Affected businesses should act now and submit claims for any VAT overpaid in the last four years. This should be done with the full expectation that the claim will be rejected and that an appeal will need to be lodged with the FTT.
Comment - Where an organisation considers that the decision in NewsCorp applies to its own supplies of digital publications it should provide HMRC with full details in writing, including:
- a full description of the supplies for which the claim is being made and which item of Group 3 of Schedule 8 the supplies fall
- clear reasons why it is considered that the claim should be treated in the same way as the supplies in the News Corp Upper Tribunal decision
- a breakdown of the amounts of overpaid VAT being claimed by prescribed accounting period and the method by which they have been calculated
A claimant must be able to give, on request, copies of documentation used in the calculation of a claim. If insufficient information is given in support of a claim it will be rejected and the organisation will need to resubmit its claim with the requisite information.
Court of Appeal – Aria Technology Ltd
Whether an assessment had been 'made' by HMRC
The issue in this case was whether, in the circumstances, HMRC had issued an assessment and notified it to the taxpayer. UK VAT law states that where HMRC consider that a VAT return is incorrect, it may raise an assessment of the amount due and notify it to the taxpayer. In normal circumstances, HMRC will issue a document entitled ‘Notice of Assessment’ but, in some cases, (as here), HMRC will amend a return by writing to the taxpayer.
In this case, the taxpayer traded in CPU’s. HMRC took the view that the transactions were connected to VAT fraud and, accordingly, it denied the appellant the right of recovery in relation to £750,000 of input tax.
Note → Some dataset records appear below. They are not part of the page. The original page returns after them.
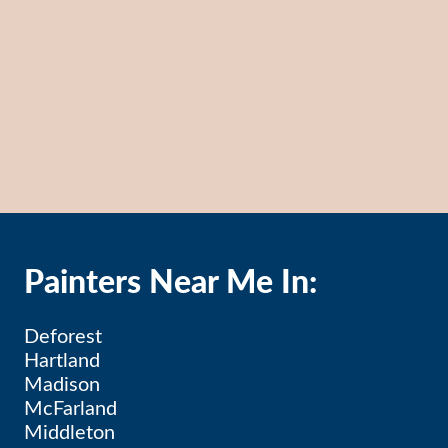
Painters Near Me In:
Deforest
Hartland
Madison
McFarland
Middleton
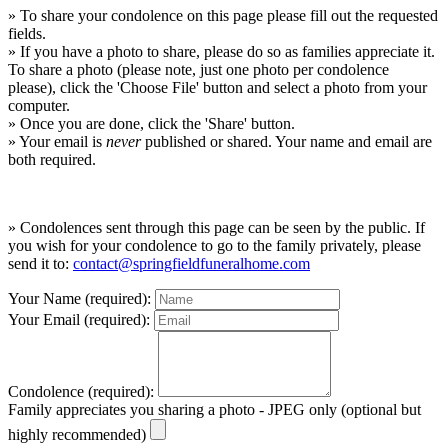
» To share your condolence on this page please fill out the requested
fields.
» If you have a photo to share, please do so as families appreciate it.
To share a photo (please note, just one photo per condolence
please), click the 'Choose File' button and select a photo from your
computer.
» Once you are done, click the 'Share' button.
» Your email is
never
published or shared. Your name and email are
both required.
» Condolences sent through this page can be seen by the public. If
you wish for your condolence to go to the family privately, please
send it to:
contact@springfieldfuneralhome.com
Your Name (required):
Your Email (required):
Condolence (required):
Family appreciates you sharing a photo - JPEG only (optional but
highly recommended)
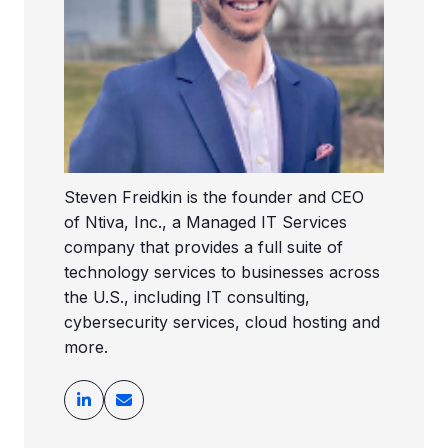
Steven Freidkin is the founder and CEO
of Ntiva, Inc., a Managed IT Services
company that provides a full suite of
technology services to businesses across
the U.S., including IT consulting,
cybersecurity services, cloud hosting and
more.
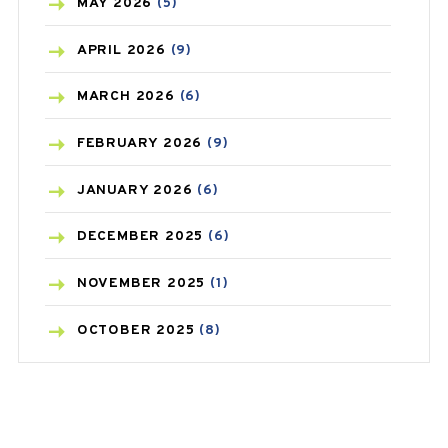
BLOOD PRESSURE
(12)
MAY
2026
(5)
BONE HEALTH
(8)
APRIL
2026
(9)
BREAST CANCER
(3)
MARCH
2026
(6)
CANCER
(19)
FEBRUARY
2026
(9)
CAREPOST
(3)
JANUARY
2026
(6)
CAREPOST PRODUCT
(2)
DECEMBER
2025
(6)
COLD
(2)
NOVEMBER
2025
(1)
CONSTIPATION
(6)
OCTOBER
2025
(8)
COVID
(1)
SEPTEMBER
2025
(3)
COVID-19
(1)
AUGUST
2025
(9)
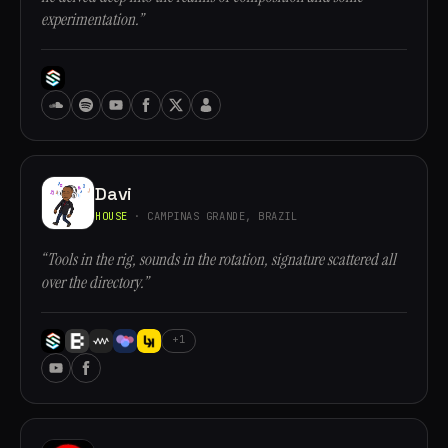
experimentation.”
Davi
HOUSE
· CAMPINAS GRANDE, BRAZIL
“Tools in the rig, sounds in the rotation, signature scattered all
over the directory.”
+1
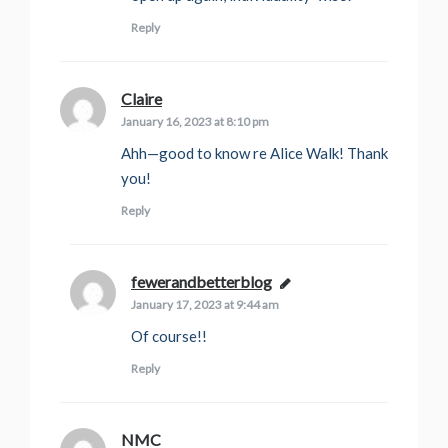
Reply
Claire
says:
January 16, 2023 at 8:10 pm
Ahh—good to know re Alice Walk! Thank
you!
Reply
fewerandbetterblog
says:
January 17, 2023 at 9:44 am
Of course!!
Reply
NMC
says:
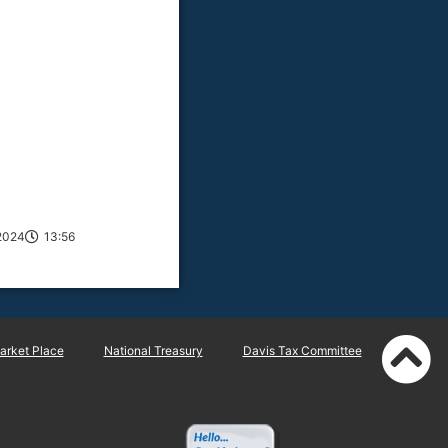
2024
13:56
rket Place
National Treasury
Davis Tax Committee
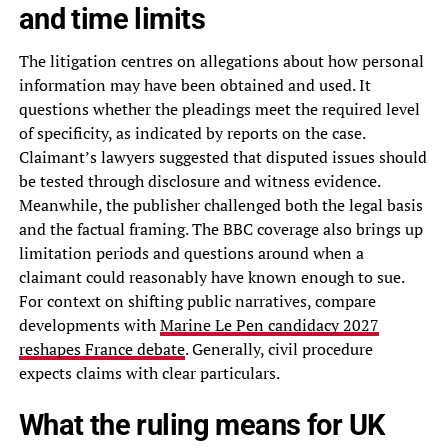
and time limits
The litigation centres on allegations about how personal
information may have been obtained and used. It
questions whether the pleadings meet the required level
of specificity, as indicated by reports on the case.
Claimant’s lawyers suggested that disputed issues should
be tested through disclosure and witness evidence.
Meanwhile, the publisher challenged both the legal basis
and the factual framing. The BBC coverage also brings up
limitation periods and questions around when a
claimant could reasonably have known enough to sue.
For context on shifting public narratives, compare
developments with
Marine Le Pen candidacy 2027
reshapes France debate
. Generally, civil procedure
expects claims with clear particulars.
What the ruling means for UK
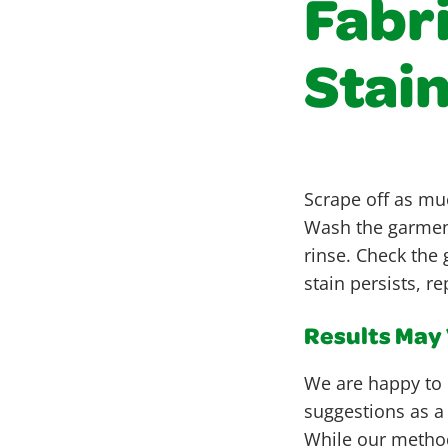
Fabri
Stai
Scrape off as muc
Wash the garment
rinse. Check the 
stain persists, r
Results May V
We are happy to 
suggestions as a
While our metho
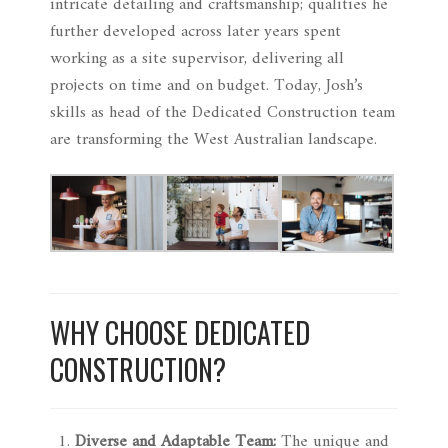
intricate detailing and craftsmanship; qualities he
further developed across later years spent
working as a site supervisor, delivering all
projects on time and on budget. Today, Josh’s
skills as head of the Dedicated Construction team
are transforming the West Australian landscape.
WHY CHOOSE DEDICATED
CONSTRUCTION?
Diverse and Adaptable Team:
The unique and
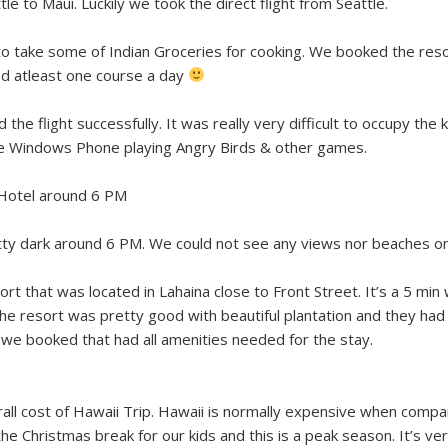
ttle to Maui. Luckily we took the direct flight from Seattle.
o take some of Indian Groceries for cooking. We booked the resort t
d atleast one course a day
he flight successfully. It was really very difficult to occupy the 
the Windows Phone playing Angry Birds & other games.
 Hotel around 6 PM
tty dark around 6 PM. We could not see any views nor beaches on
 that was located in Lahaina close to Front Street. It’s a 5 min wa
e resort was pretty good with beautiful plantation and they had 2
we booked that had all amenities needed for the stay.
ll cost of Hawaii Trip. Hawaii is normally expensive when compa
he Christmas break for our kids and this is a peak season. It’s v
Instead of issuing a ‘Notice of Assessment’ to recover the input VAT claimed, HMRC amended the VAT return for the period 07/2006. This was notified to the appellant by way of a letter issued in October 2008.
The appellant argued that HMRC had failed to make a valid assessment. It argued that the alteration of the VAT return by HMRC was not an assessment. All that had happened was that HMRC had denied the recovery of input VAT and HMRC’s letter advising what it considered to be the correct amount of VAT due for the period could not be considered to be an assessment.
The Court of Appeal disagreed. The reasonable reader would have understood HMRC’s letters, read together as they had to be, as recording and notifying a determination by the Commissioners of the amount of VAT assessed as being "due" and, moreover, as being due "now". On an objective analysis, they did record an "assessment" of the VAT due and were not simply a correction of the figures set out in the VAT return which had been submitted by the Appellant.
Comment - It is not uncommon for HMRC to ‘amend’ a VAT return and to write to the taxpayer advising of such amendment. This judgment confirms that the issue of such a letter – setting out the correct liability from HMRC’s perspective is, objectively, an assessment. The difficulties in this case arose from HMRC’s misconception that an ‘assessment’ cannot be raised in cases where a VAT return has not been ‘processed’. The Court disagrees. In its closing remarks to the judgment, the Court of Appeal suggested that HMRC should review its internal procedures to ensure that the making of such assessments along with notification to the taxpayer are recorded internally within HMRC.